NetCDF is a special case, because all ordinary variable data is "potentially masked",
owing to the use of default fill values. The default fill-value used depends on the type
of the variable data.

The exceptions to this are:

* One-byte values are not masked unless the variable has an explicit ``_FillValue`` attribute.
  That is, there is no default fill-value for ``byte`` types in NetCDF.
* Data may be tagged with a ``_NoFill`` attribute. This is not currently officially
  documented or widely implemented.
* Small integers create problems by *not* having the exemption applied to byte data.
  Thus, in principle, ``int32`` data cannot use the full range of 2**16 valid values.

Warnings are not issued for NetCDF fill value collisions. Increasingly large
and complex parallel I/O operations unfortunately made this feature
un-maintainable and it was retired in Iris 3.9 (:pull:`5833`).
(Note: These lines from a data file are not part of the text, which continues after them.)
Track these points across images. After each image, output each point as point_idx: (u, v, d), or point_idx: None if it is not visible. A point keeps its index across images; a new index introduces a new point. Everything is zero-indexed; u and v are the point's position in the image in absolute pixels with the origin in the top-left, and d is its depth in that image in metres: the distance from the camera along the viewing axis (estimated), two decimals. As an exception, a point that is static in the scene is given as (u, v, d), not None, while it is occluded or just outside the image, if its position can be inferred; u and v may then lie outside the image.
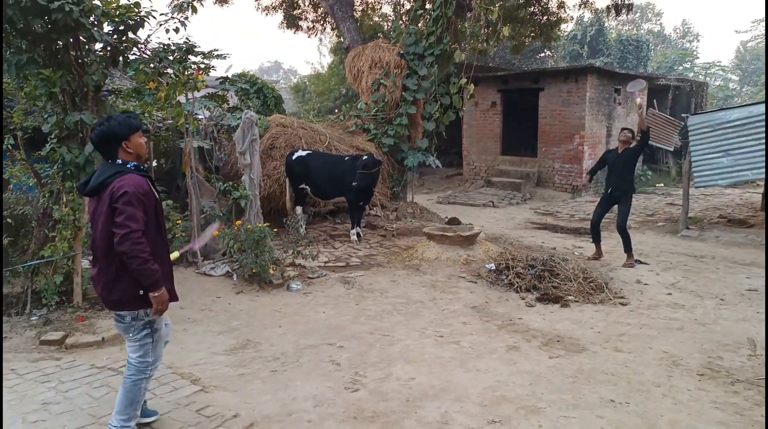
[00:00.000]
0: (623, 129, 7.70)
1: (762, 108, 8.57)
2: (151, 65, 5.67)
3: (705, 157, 8.98)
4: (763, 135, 8.30)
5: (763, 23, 38.60)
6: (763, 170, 8.42)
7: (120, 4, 5.08)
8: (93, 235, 3.05)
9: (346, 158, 8.68)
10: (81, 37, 4.86)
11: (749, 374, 4.13)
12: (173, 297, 3.16)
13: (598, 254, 7.81)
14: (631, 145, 7.46)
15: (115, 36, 5.13)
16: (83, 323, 5.01)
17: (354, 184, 7.91)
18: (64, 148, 4.92)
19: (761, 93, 31.14)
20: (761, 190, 11.37)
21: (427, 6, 10.44)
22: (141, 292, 2.95)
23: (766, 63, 14.63)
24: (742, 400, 3.73)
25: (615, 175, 7.47)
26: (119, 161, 2.99)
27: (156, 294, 2.94)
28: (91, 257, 5.86)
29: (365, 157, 8.19)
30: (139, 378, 3.12)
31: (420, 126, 10.72)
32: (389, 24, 17.61)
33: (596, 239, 7.84)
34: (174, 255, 3.49)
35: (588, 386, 3.94)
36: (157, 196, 3.10)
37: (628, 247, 7.49)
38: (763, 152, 8.29)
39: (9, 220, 5.34)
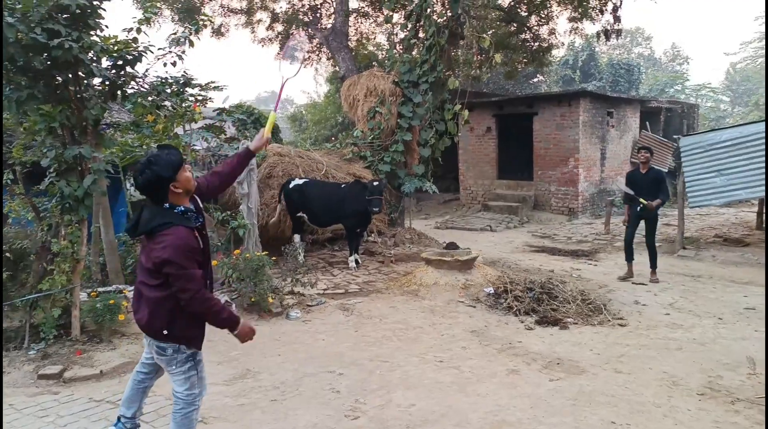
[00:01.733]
0: (641, 149, 7.88)
1: (752, 128, 8.70)
2: (149, 98, 5.77)
3: (698, 177, 9.09)
4: (755, 154, 8.42)
5: (751, 45, 39.36)
6: (756, 189, 8.51)
7: (118, 39, 5.21)
8: (140, 261, 2.99)
9: (343, 186, 8.76)
10: (80, 73, 4.97)
11: (749, 393, 4.12)
12: (199, 345, 3.08)
13: (630, 274, 7.87)
14: (651, 169, 7.64)
15: (114, 71, 5.24)
16: (81, 356, 4.98)
17: (375, 209, 8.13)
18: (63, 182, 4.97)
19: (752, 113, 31.55)
20: (755, 209, 11.45)
21: (420, 35, 10.66)
22: (165, 332, 2.90)
23: (766, 77, 14.86)
24: (743, 419, 3.72)
25: (644, 194, 7.55)
26: (167, 206, 2.86)
27: (237, 330, 2.95)
28: (89, 289, 5.87)
29: (375, 182, 8.34)
30: (190, 411, 3.06)
31: (416, 152, 10.84)
32: (383, 53, 17.93)
33: (629, 258, 7.93)
34: (271, 118, 3.36)
35: (589, 408, 3.92)
36: (202, 244, 2.94)
37: (653, 264, 7.72)
38: (756, 172, 8.39)
39: (8, 254, 5.36)
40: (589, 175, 14.63)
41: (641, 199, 7.52)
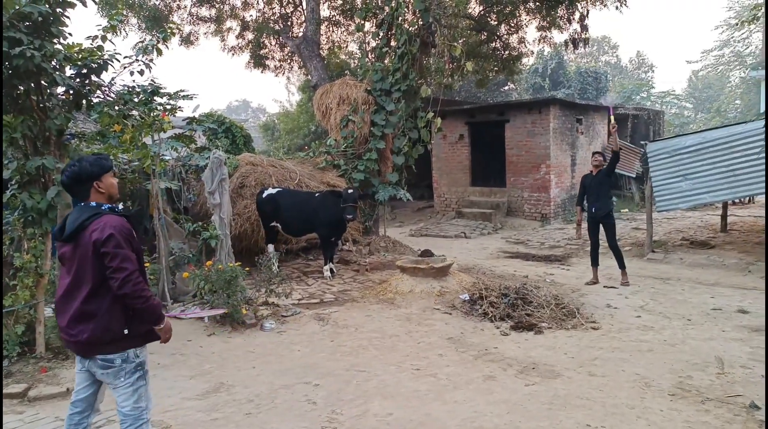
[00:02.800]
0: (594, 153, 8.17)
1: (715, 134, 8.98)
2: (116, 108, 5.64)
3: (665, 182, 9.31)
4: (718, 159, 8.67)
5: (712, 53, 40.72)
6: (720, 193, 8.76)
7: (83, 47, 5.09)
8: (68, 282, 2.89)
9: (317, 195, 8.71)
10: (43, 82, 4.83)
11: (719, 392, 4.21)
12: (158, 336, 3.04)
13: (595, 279, 8.00)
14: (600, 171, 7.86)
15: (78, 79, 5.11)
16: (47, 374, 4.81)
17: (349, 217, 8.08)
18: (25, 194, 4.81)
19: (714, 119, 32.61)
20: (720, 212, 11.79)
21: (392, 43, 10.72)
22: (126, 330, 2.88)
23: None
24: (713, 419, 3.79)
25: (594, 196, 7.83)
26: (93, 204, 2.93)
27: (161, 325, 2.96)
28: (53, 305, 5.68)
29: (350, 190, 8.32)
30: (139, 425, 2.95)
31: (389, 160, 10.85)
32: (356, 61, 17.98)
33: (594, 264, 8.08)
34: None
35: (564, 412, 3.95)
36: (136, 235, 3.03)
37: (621, 265, 7.86)
38: (719, 176, 8.64)
39: (-33, 269, 5.15)
40: (561, 181, 14.87)
41: (611, 118, 7.85)
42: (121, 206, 3.21)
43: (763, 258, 8.60)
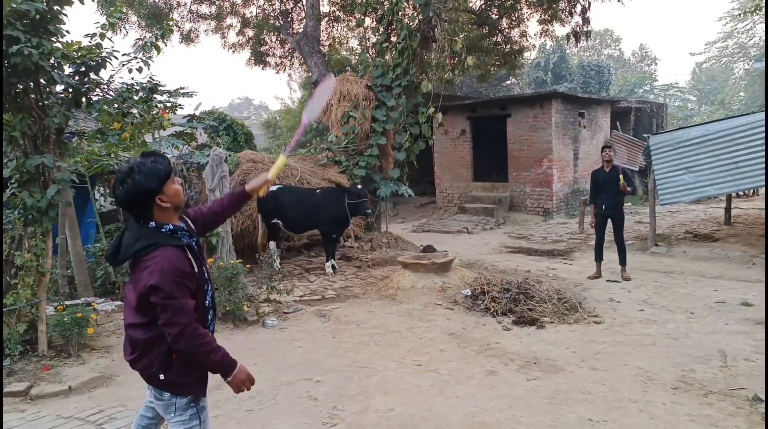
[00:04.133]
0: (604, 147, 8.02)
1: (719, 126, 8.91)
2: (115, 106, 5.64)
3: (668, 175, 9.26)
4: (722, 152, 8.62)
5: (716, 45, 40.49)
6: (723, 186, 8.71)
7: (81, 45, 5.08)
8: (127, 307, 2.52)
9: (318, 191, 8.70)
10: (41, 80, 4.82)
11: (722, 385, 4.18)
12: (203, 392, 2.56)
13: (598, 273, 7.97)
14: (614, 168, 7.76)
15: (77, 77, 5.10)
16: (49, 372, 4.82)
17: (368, 211, 8.46)
18: (25, 193, 4.82)
19: (718, 112, 32.42)
20: (724, 204, 11.72)
21: (393, 39, 10.67)
22: (162, 376, 2.44)
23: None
24: (716, 412, 3.77)
25: (607, 193, 7.75)
26: (152, 224, 2.40)
27: (230, 377, 2.44)
28: (56, 303, 5.70)
29: (359, 186, 8.52)
30: None
31: (391, 156, 10.83)
32: (356, 57, 17.93)
33: (599, 258, 8.05)
34: (280, 161, 2.90)
35: (566, 406, 3.93)
36: (197, 268, 2.46)
37: (623, 260, 7.84)
38: (722, 168, 8.59)
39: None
40: (563, 175, 14.82)
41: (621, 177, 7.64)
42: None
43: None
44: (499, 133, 15.26)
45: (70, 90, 5.11)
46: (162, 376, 2.44)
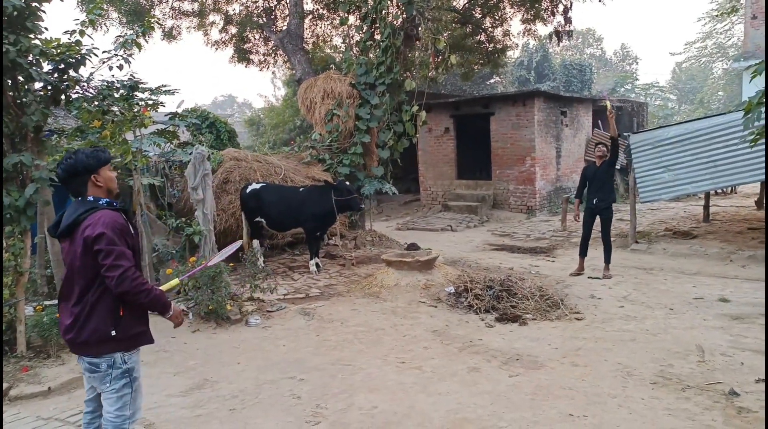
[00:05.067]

If you need to know about collisions then you can perform your own checks ahead
of saving. Such operations can be run lazily (:term:`Lazy Data`). Here is an
example::

    >>> default_fill = netCDF4.default_fillvals[my_cube.dtype.str[1:]]
    >>> fill_present = (my_cube.lazy_data() == default_fill).any().compute()

Merging
-------

Merged data should have a fill-value equal to that of the components, if they
all have the same fill-value. If the components have differing fill-values, a
default fill-value will be used instead.


Other Operations
----------------

Other operations, such as :class:`~iris.cube.Cube` arithmetic operations,
generally produce output with a default (NumPy) fill-value. That is, these operations
ignore the fill-values of the input(s) to the operation.